His second attempt back on the job has small intentions. He leisurely strolls the streets in full scuba get-up looking for a lost cat named "Mr. Bitey," asking pedestrians if they'd seen the feline. An innocent cat hunt eventually sends him face-first into the type of crime he was actually planning on fighting against to begin with in the parking lot of a shady diner. Three gangster assholes beating the living daylights out of one unarmed sorry fellow. Bring on the green batons. An enthusiastic Asian boy in the diner sees this (clustermuck of what is now two against three) and starts filming on his cell phone. Who is he? "I'm Kick-Ass!" he tells the boy. Huzzah!

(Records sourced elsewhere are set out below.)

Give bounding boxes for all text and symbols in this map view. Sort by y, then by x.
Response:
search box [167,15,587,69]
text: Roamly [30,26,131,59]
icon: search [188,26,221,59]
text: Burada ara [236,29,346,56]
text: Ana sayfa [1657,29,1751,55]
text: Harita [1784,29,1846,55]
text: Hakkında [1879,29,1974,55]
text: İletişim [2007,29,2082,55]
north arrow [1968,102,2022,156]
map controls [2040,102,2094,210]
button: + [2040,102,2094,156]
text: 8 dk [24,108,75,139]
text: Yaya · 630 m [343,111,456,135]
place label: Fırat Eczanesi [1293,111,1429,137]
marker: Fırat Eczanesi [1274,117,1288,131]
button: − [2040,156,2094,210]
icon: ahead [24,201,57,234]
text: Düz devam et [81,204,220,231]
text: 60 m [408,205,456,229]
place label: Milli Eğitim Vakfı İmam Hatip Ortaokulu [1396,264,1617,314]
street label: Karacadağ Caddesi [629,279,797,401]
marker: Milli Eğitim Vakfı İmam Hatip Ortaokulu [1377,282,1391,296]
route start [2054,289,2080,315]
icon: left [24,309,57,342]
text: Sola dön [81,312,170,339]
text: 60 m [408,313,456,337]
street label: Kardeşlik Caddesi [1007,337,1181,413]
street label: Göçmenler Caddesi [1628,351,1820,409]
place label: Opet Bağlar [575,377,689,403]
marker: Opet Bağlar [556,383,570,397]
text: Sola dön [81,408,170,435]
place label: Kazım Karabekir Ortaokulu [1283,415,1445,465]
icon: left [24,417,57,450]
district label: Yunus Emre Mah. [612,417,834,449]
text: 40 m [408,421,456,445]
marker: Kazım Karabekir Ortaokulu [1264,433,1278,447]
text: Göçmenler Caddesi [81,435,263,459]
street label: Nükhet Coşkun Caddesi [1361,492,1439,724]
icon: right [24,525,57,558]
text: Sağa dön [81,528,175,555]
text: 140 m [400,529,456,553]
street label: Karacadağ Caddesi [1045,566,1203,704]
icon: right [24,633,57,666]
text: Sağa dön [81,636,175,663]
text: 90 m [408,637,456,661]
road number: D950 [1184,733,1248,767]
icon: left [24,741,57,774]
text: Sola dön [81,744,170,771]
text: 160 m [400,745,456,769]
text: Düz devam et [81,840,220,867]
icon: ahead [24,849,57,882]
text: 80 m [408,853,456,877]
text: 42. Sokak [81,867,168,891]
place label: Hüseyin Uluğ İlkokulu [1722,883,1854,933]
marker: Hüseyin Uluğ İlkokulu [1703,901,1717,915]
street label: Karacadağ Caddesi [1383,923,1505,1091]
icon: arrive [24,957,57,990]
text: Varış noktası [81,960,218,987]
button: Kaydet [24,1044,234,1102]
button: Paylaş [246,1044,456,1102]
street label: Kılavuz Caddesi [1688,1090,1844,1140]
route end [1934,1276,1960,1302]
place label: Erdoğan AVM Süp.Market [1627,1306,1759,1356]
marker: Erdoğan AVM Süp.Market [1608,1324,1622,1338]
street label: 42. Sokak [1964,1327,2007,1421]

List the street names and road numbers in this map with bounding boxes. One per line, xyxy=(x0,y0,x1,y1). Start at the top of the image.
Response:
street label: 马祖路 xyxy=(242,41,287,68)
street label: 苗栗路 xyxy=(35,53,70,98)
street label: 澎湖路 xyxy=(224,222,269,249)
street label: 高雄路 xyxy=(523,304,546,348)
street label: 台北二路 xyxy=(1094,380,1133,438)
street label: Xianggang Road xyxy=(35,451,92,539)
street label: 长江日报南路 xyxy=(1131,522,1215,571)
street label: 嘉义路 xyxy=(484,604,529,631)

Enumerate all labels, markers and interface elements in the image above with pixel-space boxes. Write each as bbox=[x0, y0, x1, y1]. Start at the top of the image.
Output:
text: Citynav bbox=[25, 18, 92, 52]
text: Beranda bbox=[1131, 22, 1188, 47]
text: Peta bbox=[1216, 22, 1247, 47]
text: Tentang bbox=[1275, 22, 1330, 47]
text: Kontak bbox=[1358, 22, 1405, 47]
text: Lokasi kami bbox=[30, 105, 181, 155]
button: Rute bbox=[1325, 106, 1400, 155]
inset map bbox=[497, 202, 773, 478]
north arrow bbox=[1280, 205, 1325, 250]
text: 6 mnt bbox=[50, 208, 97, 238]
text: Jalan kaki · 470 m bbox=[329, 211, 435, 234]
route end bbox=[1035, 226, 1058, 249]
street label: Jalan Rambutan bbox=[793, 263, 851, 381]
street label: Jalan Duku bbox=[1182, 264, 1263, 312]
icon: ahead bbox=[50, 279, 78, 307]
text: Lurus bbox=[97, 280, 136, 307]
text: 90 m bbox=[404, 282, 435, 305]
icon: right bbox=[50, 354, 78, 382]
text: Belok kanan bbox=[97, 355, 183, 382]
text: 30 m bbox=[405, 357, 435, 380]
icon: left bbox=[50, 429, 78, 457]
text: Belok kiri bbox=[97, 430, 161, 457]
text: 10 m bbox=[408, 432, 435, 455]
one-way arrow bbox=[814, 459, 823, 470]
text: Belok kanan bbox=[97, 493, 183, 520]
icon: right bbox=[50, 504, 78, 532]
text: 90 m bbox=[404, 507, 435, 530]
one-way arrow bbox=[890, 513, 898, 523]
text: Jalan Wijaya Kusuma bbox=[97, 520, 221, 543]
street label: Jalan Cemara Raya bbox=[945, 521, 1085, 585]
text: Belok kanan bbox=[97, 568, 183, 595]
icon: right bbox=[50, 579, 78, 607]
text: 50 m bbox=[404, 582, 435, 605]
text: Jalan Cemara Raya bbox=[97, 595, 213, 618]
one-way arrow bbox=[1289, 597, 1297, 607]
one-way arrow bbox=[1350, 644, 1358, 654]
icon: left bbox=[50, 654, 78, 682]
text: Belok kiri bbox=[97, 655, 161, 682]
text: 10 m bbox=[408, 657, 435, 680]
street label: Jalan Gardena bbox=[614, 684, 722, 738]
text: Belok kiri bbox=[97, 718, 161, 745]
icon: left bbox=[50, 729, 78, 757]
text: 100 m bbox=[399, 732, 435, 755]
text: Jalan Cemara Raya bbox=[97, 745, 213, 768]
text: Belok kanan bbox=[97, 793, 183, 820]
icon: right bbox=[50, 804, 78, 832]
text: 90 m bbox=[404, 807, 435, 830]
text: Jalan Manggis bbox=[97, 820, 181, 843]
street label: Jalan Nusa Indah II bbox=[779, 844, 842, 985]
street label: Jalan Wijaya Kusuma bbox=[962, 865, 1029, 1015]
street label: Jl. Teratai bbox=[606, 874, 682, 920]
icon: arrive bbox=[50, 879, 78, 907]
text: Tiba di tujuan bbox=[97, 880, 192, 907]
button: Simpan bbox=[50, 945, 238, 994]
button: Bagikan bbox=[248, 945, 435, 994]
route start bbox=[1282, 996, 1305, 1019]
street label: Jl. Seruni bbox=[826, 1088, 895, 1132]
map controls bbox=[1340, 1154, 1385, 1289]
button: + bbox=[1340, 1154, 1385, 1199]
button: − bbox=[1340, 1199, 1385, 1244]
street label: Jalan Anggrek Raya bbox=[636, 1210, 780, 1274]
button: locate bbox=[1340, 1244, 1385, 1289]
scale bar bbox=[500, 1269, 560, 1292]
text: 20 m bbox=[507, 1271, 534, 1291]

The video winds up on YouTube (shocking) and is the most-viewed video on the Internet. Kick-Ass gets nationwide coverage on the news with nary a hair of arrogant ego atop his head. He is humbled.
Enter Big Daddy and Hit Girl. Now let me be the first to announce: Welcome back to the conversation, Nicolas Cage! The man was born to play the father and sidekick of his potty-mouthed, knife-skilled daughter, played to the extreme by 12-year-old Chloe Grace Moretz. I'm pretty sure her first fight scene introduction caused a few mother's jaws to drop at the sight of a small girl saying the C-word with intelligence and purpose (but rightfully so, I might add). It sent the audience in a victorious uproar, what a football stadium would sound like after a touchdown. Bad-assery accomplished. And then some.
I honestly think there is not one, but several climaxes in this film towards the end. Kick-Ass's duties continue to build in importance and tension and obligation once Red Mist (Christopher Mintz-Plasse) comes willingly to his side, but not for the right reasons. I must award Christopher in his first role as a guy I want to have raped in prison for his conniving ways to help his drug lord father get a hold of Kick-Ass so he can literally execute him on live television. The bad guy of all bad guys is convinced Kick-Ass killed half his fleet of men and attempts to stage him into a trap with his son's help as Red Mist. That anger isn't just you, it's the hate-o-meter rising.
I must warn you, there is a substantial amount of fat, juicy gore and eeriness enough to satisfy your movie violence needs. It even goes into overkill to the point where I had to look off screen at some points. My bellybutton actually sank backwards. I was saturated with, Oh, God, please no... ugh... just-just stop. Plenty of realistic looking war wounds and bruises to make you wince with sympathetic pain. You can actually feel your cheeks buzzing with every brass-knuckled punch to the face. But, hey, I mean, if that's your thing....
On another note, the overall soundtrack is perfection. I immediately bought the thing on iTunes the moment I returned home. It's hard guitar melodies mixed with synths and drums and the perfect escalations here and there to get your heart swelling ten times its size.
I give this movie a solid "Eff yeah!" and would indeed compare it to other marvelous comic book films like The Dark Knight (yeah, I said it). I invite you to enter into the amazingly operatic world of Kick-Ass without an ounce of regret.